Principle:Axolotl ai cloud Axolotl FSDP Weight Consolidation
| Knowledge Sources | |
|---|---|
| Domains | Distributed_Training, Model_Export |
| Last Updated | 2026-02-06 23:00 GMT |
Overview
A post-training operation that consolidates sharded FSDP checkpoint files into a single unified model file suitable for inference and deployment.
Description
When training with FSDP (Fully Sharded Data Parallel), model parameters are distributed across multiple GPUs. Checkpoints saved during training contain sharded state dicts where each file holds only a fraction of the model weights. Before the model can be used for inference or shared, these shards must be consolidated into a single complete model file.
FSDP Weight Consolidation reads the distributed checkpoint directory, reconstructs the full state dict by gathering all shards, and saves the result as a standard HuggingFace model.
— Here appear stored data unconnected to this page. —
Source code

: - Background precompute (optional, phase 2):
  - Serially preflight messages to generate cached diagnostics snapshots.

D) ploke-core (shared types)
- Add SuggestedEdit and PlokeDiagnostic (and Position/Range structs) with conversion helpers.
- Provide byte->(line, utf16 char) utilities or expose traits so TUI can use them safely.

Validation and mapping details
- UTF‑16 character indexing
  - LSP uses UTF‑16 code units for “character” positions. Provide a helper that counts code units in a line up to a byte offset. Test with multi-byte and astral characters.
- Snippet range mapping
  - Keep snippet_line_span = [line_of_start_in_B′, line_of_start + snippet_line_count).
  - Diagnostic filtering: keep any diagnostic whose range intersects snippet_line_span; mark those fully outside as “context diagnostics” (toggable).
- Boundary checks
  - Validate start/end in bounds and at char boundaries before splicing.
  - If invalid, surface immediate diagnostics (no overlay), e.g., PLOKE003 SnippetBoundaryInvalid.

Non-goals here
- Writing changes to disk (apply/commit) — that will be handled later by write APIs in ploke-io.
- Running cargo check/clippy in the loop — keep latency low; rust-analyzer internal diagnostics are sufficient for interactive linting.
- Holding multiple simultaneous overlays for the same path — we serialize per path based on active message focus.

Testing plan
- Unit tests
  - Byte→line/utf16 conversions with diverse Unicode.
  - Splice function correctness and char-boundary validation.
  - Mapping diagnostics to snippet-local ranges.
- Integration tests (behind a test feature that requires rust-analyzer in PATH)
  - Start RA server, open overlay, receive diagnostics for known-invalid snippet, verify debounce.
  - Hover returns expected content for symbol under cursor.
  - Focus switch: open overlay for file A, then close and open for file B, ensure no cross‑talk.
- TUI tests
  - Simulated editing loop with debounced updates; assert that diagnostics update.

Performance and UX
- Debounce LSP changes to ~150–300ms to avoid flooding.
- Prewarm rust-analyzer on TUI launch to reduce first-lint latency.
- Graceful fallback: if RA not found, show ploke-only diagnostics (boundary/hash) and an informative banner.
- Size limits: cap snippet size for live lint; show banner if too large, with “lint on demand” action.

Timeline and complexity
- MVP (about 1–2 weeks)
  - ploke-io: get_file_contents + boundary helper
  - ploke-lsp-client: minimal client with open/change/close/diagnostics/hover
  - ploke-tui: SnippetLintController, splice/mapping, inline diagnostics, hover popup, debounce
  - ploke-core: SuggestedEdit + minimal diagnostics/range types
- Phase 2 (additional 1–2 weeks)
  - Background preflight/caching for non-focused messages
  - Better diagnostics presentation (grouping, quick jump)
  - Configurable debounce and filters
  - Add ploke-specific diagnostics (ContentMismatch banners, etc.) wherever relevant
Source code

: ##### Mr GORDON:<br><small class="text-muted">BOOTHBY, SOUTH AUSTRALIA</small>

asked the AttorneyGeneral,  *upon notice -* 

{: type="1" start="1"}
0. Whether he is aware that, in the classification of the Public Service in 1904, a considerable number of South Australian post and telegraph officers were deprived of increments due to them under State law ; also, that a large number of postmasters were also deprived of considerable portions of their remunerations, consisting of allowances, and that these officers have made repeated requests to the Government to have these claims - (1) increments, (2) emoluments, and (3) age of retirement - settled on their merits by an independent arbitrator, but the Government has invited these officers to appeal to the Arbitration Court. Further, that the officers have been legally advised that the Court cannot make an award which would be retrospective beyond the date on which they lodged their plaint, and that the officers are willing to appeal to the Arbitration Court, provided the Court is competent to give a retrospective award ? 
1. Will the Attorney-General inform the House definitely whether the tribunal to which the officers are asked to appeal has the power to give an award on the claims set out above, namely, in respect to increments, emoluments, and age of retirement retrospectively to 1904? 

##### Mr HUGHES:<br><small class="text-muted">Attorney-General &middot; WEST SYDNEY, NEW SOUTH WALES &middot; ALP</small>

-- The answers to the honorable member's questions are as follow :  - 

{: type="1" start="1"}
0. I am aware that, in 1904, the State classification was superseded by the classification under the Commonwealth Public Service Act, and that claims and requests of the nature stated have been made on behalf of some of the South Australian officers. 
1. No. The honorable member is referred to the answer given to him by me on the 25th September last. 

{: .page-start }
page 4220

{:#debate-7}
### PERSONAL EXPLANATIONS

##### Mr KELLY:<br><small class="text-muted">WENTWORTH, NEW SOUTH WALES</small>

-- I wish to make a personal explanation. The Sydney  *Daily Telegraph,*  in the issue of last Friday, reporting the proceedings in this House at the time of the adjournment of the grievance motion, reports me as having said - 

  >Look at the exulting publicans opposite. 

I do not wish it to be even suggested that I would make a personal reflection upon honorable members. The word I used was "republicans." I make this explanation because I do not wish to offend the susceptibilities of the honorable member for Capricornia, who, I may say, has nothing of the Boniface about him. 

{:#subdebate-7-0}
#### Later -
This enables deployment on single-GPU machines or conversion to optimized inference formats.
Usage
Use FSDP weight consolidation when:
- Training completed with FSDP and checkpoints are in sharded format
- Need to deploy the model on a single GPU or CPU
- Converting to inference formats (GGUF, ONNX, TensorRT)
- Sharing the model on HuggingFace Hub
Theoretical Basis
FSDP Sharding:
# During FSDP training, each rank saves its shard:
# rank_0/: params[0:N/K], rank_1/: params[N/K:2N/K], ...
# where N = total params, K = num GPUs
# Consolidation reconstructs the full model:
full_state_dict = {}
for shard in all_shards:
full_state_dict.update(load(shard))
model.load_state_dict(full_state_dict)
model.save_pretrained(output_path)